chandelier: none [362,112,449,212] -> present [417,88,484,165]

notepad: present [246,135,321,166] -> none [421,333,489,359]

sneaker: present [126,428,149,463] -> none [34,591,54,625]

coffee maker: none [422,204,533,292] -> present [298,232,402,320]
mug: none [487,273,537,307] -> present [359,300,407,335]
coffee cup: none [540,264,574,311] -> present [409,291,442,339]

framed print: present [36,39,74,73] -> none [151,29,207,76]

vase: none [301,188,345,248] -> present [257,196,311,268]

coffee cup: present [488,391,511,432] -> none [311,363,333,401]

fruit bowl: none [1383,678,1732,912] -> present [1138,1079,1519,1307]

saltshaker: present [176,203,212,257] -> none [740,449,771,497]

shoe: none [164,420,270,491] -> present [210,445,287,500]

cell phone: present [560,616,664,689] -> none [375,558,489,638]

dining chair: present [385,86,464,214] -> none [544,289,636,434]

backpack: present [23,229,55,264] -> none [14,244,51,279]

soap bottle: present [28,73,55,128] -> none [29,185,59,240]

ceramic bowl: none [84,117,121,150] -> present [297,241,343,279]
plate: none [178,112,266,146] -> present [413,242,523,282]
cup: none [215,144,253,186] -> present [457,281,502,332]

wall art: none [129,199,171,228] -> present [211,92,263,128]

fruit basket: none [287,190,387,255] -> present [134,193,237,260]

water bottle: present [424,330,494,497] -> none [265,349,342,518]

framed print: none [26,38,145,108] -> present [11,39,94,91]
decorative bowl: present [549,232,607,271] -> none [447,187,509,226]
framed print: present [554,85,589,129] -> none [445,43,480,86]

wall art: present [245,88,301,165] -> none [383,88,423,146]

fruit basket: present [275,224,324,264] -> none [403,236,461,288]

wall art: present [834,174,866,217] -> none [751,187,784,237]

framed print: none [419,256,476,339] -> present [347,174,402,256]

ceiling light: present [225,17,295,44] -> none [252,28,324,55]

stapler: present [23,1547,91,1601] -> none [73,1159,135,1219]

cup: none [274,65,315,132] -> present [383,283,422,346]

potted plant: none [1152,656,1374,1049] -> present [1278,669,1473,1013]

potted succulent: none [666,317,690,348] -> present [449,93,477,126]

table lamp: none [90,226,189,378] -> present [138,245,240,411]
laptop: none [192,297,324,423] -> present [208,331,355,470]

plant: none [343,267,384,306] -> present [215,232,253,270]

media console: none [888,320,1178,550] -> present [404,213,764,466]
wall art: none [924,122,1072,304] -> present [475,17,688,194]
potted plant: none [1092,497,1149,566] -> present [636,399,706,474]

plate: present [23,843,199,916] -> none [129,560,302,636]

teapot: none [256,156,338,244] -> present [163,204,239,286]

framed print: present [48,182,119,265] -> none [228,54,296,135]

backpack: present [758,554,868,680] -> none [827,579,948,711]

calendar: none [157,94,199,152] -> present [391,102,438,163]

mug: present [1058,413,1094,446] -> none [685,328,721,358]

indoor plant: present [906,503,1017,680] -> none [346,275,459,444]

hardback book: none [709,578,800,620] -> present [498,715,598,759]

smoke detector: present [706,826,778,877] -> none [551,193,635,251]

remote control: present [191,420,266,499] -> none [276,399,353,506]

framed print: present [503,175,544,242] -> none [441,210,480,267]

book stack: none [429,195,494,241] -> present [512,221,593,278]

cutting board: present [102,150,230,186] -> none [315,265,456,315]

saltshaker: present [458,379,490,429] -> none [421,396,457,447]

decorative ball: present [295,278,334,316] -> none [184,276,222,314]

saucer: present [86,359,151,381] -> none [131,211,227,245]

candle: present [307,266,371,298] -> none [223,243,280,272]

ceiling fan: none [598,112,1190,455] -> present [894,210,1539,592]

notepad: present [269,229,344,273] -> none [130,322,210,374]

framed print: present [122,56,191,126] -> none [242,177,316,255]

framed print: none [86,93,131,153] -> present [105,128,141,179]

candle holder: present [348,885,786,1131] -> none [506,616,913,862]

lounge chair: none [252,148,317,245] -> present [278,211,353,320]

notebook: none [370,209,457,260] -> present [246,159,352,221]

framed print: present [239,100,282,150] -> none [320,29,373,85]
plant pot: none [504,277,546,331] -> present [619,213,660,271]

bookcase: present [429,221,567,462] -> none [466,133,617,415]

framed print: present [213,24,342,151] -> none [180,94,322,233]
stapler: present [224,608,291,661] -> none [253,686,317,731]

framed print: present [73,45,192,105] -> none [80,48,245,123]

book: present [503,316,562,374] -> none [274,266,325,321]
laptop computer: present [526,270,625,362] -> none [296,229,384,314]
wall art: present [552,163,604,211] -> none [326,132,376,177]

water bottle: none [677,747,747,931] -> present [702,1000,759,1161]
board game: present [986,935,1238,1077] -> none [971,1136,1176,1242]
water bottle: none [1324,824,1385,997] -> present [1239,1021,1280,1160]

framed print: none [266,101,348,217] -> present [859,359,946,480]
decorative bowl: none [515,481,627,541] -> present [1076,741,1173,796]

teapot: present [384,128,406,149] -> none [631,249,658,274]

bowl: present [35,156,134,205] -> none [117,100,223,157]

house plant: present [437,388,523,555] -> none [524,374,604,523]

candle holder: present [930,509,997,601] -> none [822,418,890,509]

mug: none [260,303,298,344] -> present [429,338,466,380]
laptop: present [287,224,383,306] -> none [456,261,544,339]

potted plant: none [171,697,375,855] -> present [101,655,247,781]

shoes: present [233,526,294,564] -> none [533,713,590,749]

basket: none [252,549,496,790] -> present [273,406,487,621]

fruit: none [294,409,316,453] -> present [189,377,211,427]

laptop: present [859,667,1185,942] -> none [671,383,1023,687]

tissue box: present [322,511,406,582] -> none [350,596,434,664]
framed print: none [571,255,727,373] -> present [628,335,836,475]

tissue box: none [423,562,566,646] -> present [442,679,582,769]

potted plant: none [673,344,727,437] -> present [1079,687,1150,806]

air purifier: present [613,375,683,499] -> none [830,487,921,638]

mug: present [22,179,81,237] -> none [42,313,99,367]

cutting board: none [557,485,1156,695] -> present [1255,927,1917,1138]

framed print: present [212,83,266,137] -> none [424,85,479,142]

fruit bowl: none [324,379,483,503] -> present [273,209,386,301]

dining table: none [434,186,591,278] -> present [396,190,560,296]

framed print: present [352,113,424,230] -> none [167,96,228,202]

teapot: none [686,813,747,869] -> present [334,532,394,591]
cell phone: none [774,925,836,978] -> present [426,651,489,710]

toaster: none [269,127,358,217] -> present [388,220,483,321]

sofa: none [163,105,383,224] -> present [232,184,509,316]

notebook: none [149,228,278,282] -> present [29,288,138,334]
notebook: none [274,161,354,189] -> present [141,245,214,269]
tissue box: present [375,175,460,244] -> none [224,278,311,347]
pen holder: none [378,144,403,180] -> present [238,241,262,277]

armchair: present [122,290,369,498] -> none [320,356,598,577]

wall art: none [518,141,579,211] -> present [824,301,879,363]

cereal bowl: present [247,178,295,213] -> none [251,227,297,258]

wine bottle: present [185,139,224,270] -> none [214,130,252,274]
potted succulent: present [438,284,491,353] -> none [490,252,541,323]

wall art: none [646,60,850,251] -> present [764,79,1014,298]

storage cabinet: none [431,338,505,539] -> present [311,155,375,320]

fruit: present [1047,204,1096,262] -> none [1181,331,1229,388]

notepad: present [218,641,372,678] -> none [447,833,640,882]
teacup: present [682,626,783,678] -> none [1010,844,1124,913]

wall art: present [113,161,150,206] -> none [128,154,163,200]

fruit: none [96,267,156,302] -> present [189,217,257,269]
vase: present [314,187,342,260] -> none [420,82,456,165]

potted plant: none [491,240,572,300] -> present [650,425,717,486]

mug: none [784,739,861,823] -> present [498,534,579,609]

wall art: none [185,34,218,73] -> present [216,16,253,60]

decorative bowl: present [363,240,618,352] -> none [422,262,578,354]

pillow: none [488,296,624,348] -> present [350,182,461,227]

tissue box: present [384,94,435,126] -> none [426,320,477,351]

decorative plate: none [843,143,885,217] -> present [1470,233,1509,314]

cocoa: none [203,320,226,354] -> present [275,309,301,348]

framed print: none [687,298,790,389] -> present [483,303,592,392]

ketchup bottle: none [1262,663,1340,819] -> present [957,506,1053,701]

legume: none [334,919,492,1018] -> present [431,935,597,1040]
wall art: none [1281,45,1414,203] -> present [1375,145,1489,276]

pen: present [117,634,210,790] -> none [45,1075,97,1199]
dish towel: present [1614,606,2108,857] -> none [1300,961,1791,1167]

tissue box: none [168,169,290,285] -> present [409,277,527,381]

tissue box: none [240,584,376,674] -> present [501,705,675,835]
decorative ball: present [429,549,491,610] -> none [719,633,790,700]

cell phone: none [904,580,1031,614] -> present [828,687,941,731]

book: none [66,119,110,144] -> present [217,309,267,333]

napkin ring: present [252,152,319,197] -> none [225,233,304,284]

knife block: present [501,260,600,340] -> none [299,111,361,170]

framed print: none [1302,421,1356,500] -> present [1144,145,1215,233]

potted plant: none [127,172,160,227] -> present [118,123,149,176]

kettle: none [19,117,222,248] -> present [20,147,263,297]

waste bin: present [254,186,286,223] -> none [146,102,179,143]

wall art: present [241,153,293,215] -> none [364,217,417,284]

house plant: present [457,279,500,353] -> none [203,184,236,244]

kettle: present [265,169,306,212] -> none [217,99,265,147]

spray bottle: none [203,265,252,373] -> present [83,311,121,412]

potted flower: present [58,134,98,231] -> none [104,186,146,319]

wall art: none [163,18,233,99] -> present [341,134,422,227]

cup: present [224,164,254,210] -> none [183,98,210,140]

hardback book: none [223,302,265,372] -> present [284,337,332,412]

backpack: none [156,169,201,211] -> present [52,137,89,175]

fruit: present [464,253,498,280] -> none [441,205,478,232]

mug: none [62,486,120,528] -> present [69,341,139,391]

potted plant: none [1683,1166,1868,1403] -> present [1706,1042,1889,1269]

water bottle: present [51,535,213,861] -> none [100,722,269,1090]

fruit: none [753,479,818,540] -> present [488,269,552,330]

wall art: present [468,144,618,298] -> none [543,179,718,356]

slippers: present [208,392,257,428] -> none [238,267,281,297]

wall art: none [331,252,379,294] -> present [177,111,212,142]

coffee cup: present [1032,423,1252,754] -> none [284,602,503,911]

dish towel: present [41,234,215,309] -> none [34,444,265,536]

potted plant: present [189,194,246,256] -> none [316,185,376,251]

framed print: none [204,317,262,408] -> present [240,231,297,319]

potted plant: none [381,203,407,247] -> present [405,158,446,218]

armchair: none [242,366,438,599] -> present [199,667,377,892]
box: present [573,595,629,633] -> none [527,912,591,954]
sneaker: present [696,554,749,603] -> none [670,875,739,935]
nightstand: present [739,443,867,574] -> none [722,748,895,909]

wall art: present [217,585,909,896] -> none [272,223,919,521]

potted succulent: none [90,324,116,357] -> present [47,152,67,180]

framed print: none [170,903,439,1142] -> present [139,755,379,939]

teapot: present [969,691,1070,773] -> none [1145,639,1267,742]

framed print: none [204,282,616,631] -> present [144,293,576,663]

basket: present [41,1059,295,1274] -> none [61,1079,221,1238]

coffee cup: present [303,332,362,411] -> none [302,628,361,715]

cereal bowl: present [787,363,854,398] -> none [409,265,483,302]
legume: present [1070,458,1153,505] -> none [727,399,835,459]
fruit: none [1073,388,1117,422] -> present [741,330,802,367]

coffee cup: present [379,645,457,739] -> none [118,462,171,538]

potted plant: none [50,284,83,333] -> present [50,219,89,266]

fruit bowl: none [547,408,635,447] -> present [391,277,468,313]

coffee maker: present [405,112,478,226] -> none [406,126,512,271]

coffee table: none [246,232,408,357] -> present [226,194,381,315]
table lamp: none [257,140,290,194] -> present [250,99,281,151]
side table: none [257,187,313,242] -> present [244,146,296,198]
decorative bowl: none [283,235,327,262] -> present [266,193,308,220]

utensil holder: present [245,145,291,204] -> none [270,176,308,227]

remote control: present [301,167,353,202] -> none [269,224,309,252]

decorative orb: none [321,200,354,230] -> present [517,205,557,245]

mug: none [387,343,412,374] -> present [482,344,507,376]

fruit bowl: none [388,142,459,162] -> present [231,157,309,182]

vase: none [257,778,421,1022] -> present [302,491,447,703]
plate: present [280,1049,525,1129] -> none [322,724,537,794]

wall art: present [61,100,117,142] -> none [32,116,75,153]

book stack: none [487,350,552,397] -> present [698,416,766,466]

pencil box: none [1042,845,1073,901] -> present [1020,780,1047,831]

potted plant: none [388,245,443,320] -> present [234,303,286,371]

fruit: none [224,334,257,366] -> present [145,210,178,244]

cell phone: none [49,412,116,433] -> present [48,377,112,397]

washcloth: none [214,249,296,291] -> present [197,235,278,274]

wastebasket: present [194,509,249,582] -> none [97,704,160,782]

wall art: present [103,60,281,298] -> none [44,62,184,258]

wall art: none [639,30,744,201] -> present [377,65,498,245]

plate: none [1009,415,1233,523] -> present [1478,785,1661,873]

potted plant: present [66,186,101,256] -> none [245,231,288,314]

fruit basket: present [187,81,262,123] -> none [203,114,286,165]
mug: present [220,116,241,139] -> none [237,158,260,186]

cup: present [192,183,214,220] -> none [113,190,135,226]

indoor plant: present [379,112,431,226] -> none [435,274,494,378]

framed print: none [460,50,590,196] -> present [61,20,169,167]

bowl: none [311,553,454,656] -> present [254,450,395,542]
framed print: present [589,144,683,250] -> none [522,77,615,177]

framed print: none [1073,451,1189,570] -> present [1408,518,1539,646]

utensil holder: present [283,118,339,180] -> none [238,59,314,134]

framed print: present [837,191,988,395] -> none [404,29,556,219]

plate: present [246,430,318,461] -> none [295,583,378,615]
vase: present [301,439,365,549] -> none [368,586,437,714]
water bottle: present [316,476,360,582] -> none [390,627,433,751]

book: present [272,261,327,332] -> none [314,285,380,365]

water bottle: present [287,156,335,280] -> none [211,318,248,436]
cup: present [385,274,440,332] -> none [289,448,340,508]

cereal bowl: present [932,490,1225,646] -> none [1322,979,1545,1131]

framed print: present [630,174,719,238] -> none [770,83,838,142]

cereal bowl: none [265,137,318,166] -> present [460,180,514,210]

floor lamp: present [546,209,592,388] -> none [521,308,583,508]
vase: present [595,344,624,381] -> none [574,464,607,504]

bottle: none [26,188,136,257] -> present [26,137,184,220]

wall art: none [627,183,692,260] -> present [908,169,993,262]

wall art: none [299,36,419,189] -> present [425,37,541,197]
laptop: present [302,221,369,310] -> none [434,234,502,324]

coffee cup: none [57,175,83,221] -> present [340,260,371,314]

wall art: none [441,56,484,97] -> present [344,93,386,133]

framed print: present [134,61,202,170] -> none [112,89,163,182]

Task prompt: Please find each line in the records above that holds the word "ceiling", and copy it.

Answer space:
ceiling light: present [225,17,295,44] -> none [252,28,324,55]
ceiling fan: none [598,112,1190,455] -> present [894,210,1539,592]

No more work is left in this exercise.